Evidence for “substantial” monkeypox transmission before symptoms

Nov. 4, 2022
Transmission detected up to four days before symptoms.

A UK study published by The BMJ found evidence for “substantial” monkeypox transmission before symptoms appear or are detected (known as pre-symptomatic transmission). 

Transmission was detected up to a maximum of four days before the onset of symptoms, and the researchers estimate that more than half (53%) of transmission occurred in this pre-symptomatic phase, meaning that many infections cannot be prevented by asking individuals to isolate after they notice their symptoms. 

Researchers at the UK Health Security Agency set out to analyze the transmission dynamics of the monkeypox outbreak in the UK. 

Their findings are based on routine surveillance and contact tracing data for 2,746 individuals who tested positive for monkeypox virus in the UK between 6 May and 1 August 2022. Their average age was 38 years and 95% reported being gay, bisexual, or men who have sex with men. 

The two main measures of interest to the researchers were serial interval (time from symptom onset in the primary case patient to symptom onset in the secondary contact) and incubation period (time from exposure to onset of symptoms). 

To estimate this, they linked information on exposure and symptom onset dates from these individuals to their contacts through contact tracing case questionnaires, which they then analyzed using two statistical models. 

The models were adjusted for several biases common to virus outbreaks, such as changes in infection rates over time, that would otherwise affect the results. 

The mean incubation period was estimated to be 7.6 days in one model and 7.8 days in the other model, while the estimated mean serial interval was 8 days in one model and 9.5 days in the other.  

For both models, the median serial interval was between 0.3 and 1.7 days shorter than the median incubation period, indicating that considerable transmission is occurring before the appearance or detection of symptoms. 

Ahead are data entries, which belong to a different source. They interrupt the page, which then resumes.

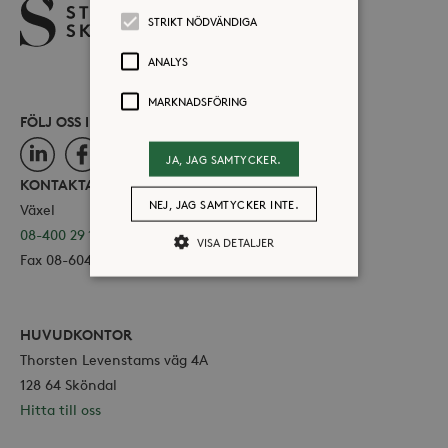
STRIKT NÖDVÄNDIGA
ANALYS
MARKNADSFÖRING
FÖLJ OSS I SOCIALA MEDIER
LinkedIn
Facebook
Instagram
JA, JAG SAMTYCKER.
KONTAKTA OSS
NEJ, JAG SAMTYCKER INTE.
Växel
08-400 29 100
VISA DETALJER
Fax 08-604 11 16
Strikt nödvändiga
Analys
HUVUDKONTOR
Marknadsföring
Thorsten Levenstams väg 4A
Strikt nödvändiga kakor tillåter
128 64 Sköndal
kärnwebbplatsfunktioner som
Hitta till oss
användarinloggning och
kontohantering. Webbplatsen kan inte
användas ordentligt utan strikt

Analysis of individual level patient data, collected from a subset of patients with more detailed information, seemed to confirm this explanation, with 10 out of 13 case-contact patient pairs reporting pre-symptomatic transmission. Four days was the maximum time that transmission was detected before symptoms appeared. 

Based on these results, the researchers say an isolation period of 16 to 23 days would be required to detect 95% of people with a potential infection.